═════ FRAGMENTO DE ORIGEN ═════
Cuando ven la luz las declaraciones de figuras tétricas oriundas de los calabozos de regímenes militares dictatoriales latinoamericanos, diversas sociedades pueden ser legítimamente invadidas por la vergüenza de no haber sabido manejar las estructuras productoras de la cultura y de la política, como para que el desvalor de la tortura y del asesinato se erigiesen como método político.

En el caso brasileño, años después de la realización del tránsito de la dictadura a la democracia, no hubo eficiencia en el movimiento de reconfiguración del campo político como para hacerlo en conformidad con los nuevos referentes constitucionales. No hubo capacidad de desplazar la cultura autoritaria mantenida por poderosos que todavía obran desde arriba, manteniendo la Constitución brasileña en el plano formal, esa que hasta hace poco recibía elogios por su adhesión a los más altos principios civilizatorios compatibles con las prioridades del Estado democrático de Derecho y su construcción sobre la armadura innegable de los Derechos Humanos. Esto es lo que fue puesto a prueba por el ascenso del neofascismo en Brasil, que encarna el elogio a la violencia y la barbarie.

En el ejercicio de sus competencias, en calidad de Alta Comisionada de la ONU para los Derechos Humanos, la señora Michelle Bachelet declaró recientemente en Ginebra que mantenía una evaluación negativa acerca del espacio democrático hoy disponible para la ciudadanía brasileña, detectando, además, que este se encontraría en proceso de franca reducción, con potencial de transgresión a los Derechos Humanos. Este es un análisis realista, anclado en la observación del importante aumento de la violencia en el accionar de la Policía en Brasil, país donde ya, desde larga data, las tasas de letalidad de las acciones policiales son altísimas, ahora increíblemente estimuladas por las declaraciones presidenciales que oscilan entre el estímulo a la práctica de asesinatos y la concesión de carta blanca al disparo a ciudadanos bajo pretexto de considerarlos sospechosos, pasando por la creación de normas jurídicas que literalmente amparan tales dispositivos.
═════ REGISTROS PROPORCIONADOS ═════
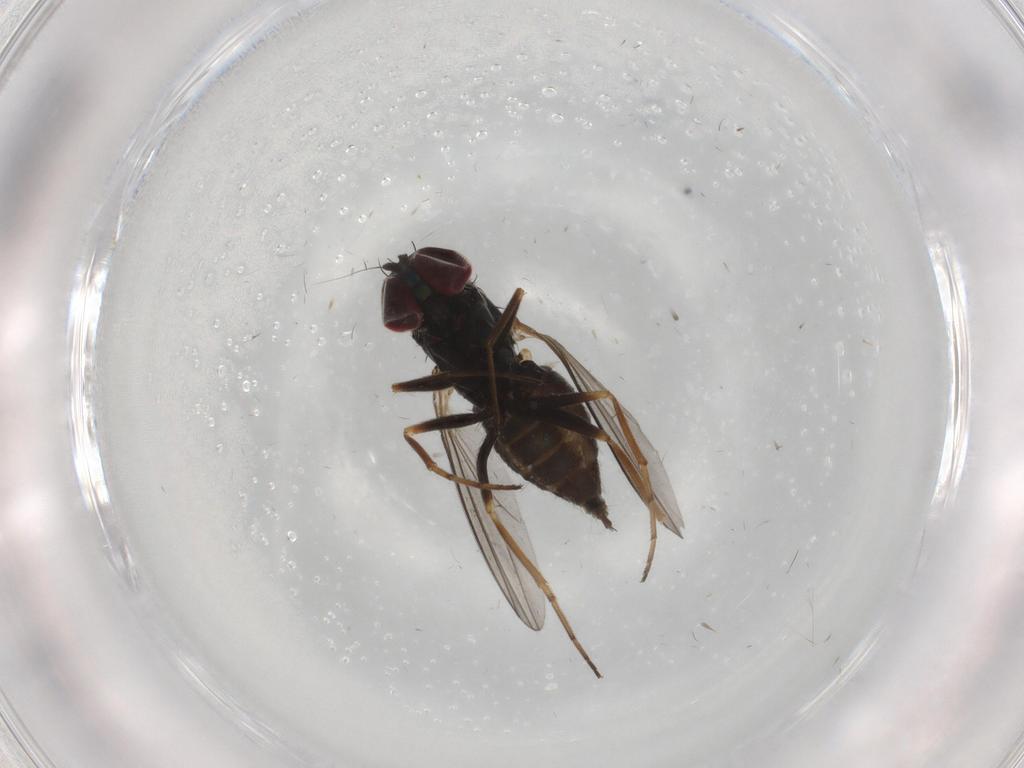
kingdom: Animalia
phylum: Arthropoda
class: Insecta
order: Diptera
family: Dolichopodidae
═════
■ DESCRIPCIÓN DE LA TAREA
Explica en una a tres oraciones por qué el fragmento sobre la democracia en Brasil califica de realista el análisis de Michelle Bachelet.

■ RESULTADO
Es realista porque se basa en la observación del importante aumento de la violencia policial en Brasil, donde las tasas de letalidad de las acciones de la Policía son altísimas desde hace mucho. Esa violencia se ve ahora estimulada por declaraciones presidenciales que alientan los asesinatos y dan carta blanca para disparar a ciudadanos considerados sospechosos, y por normas jurídicas que amparan esas prácticas.